Le laboratoire des médias et de la santé explore diverses avenues thérapeutiques à travers la culture électronique et les jeux en ligne. L’objectif est d’aider les personnes atteintes de douleurs chroniques ou de troubles anxieux à reprendre le contrôle sur leur souffrance.

Une « clinique de jeux » (Game Clinic) propose plus spécifiquement des stimulations aux aînés et aux patients souffrant de troubles psychologiques et neurologiques. « Les personnes âgées aiment jouer et les jeux en ligne les invitent aux interactions et à la participation. Les jeux en réseau jouent alors le rôle de pont entre des personnes plus isolées et moins mobiles », note la chercheuse Janis Timm-Bottos, du département des thérapies par les arts.
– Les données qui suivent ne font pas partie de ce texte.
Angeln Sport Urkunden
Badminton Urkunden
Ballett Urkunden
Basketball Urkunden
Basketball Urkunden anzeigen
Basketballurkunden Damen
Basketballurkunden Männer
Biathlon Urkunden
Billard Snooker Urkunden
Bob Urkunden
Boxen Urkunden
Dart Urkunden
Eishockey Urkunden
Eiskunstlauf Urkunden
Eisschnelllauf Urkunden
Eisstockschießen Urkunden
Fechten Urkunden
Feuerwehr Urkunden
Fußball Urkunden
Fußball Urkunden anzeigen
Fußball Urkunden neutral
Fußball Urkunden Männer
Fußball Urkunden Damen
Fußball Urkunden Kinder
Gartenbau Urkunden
Ainsi, le projet collaboratif « Meet me at the Mall » cible les aînés pour comprendre l’impact qu’ont les jeux et les médias immersifs sur leur bien-être, tout comme les « grands-mères joueuses » (Gaming Grannies), le tout premier projet de la Game Clinic, explorant l’influence des jeux sur cette population plus âgée.

Les aînés, par leur participation à la recherche, aident ainsi les scientifiques à trouver les meilleurs jeux pour leur génération; ceux susceptibles d’améliorer leur attention, leurs habiletés perceptives et exécutives mais aussi leur sens de la planification et de l’adaptation. Tout en s’amusant et en socialisant!

Dans les entrailles de la douleur chronique

En matinée, au cours d’un atelier de discussion, les participants ont tenté de définir les dessous de la souffrance, physique et émotionnelle, de mieux cerner le stress et la douleur chronique, et ont  aussi fait place aux options non médicamenteuses pour lutter contre cette souffrance.

« La prise de conscience de la douleur émotionnelle reste importante. Plus on vit de stress, plus on ressent de la douleur. Les émotions affectent le corps et jouent un rôle dans la douleur chronique », rappelle la Pre Khalili-Mahani.

La douleur chronique touche une personne sur cinq – 20% de la population, selon l’Association québécoise de la douleur chronique – et certaines maladies y sont plus particulièrement associées : l’arthrite, la sclérose en plaque, la fibromyalgie, le zona et les autres neuropathies.

Les distractions, qu’elles proviennent de l’art ou du jeu, aident donc à atténuer les situations malaisées de souffrance et de vulnérabilité. « Parler de sa douleur, partager son histoire grâce aux nouvelles technologies et même connecter avec les autres à travers des jeux en ligne, aident à apprivoiser la souffrance. C’est pourquoi nous souhaitons produire des recherches non pas quantitatives mais qualitatives, pour explorer ces aides non-médicamenteuses », poursuit la Pre Khalili-Mahani.

La musique, l’humour et les clowns, le yoga et la méditation, sont d’autres voies à explorer. La seconde journée de Play the Pain misait d’ailleurs sur l’activité physique et les arts afin de faire un autre pied-de-nez à la souffrance et mettre le doigt sur d’autres stratégies gagnantes.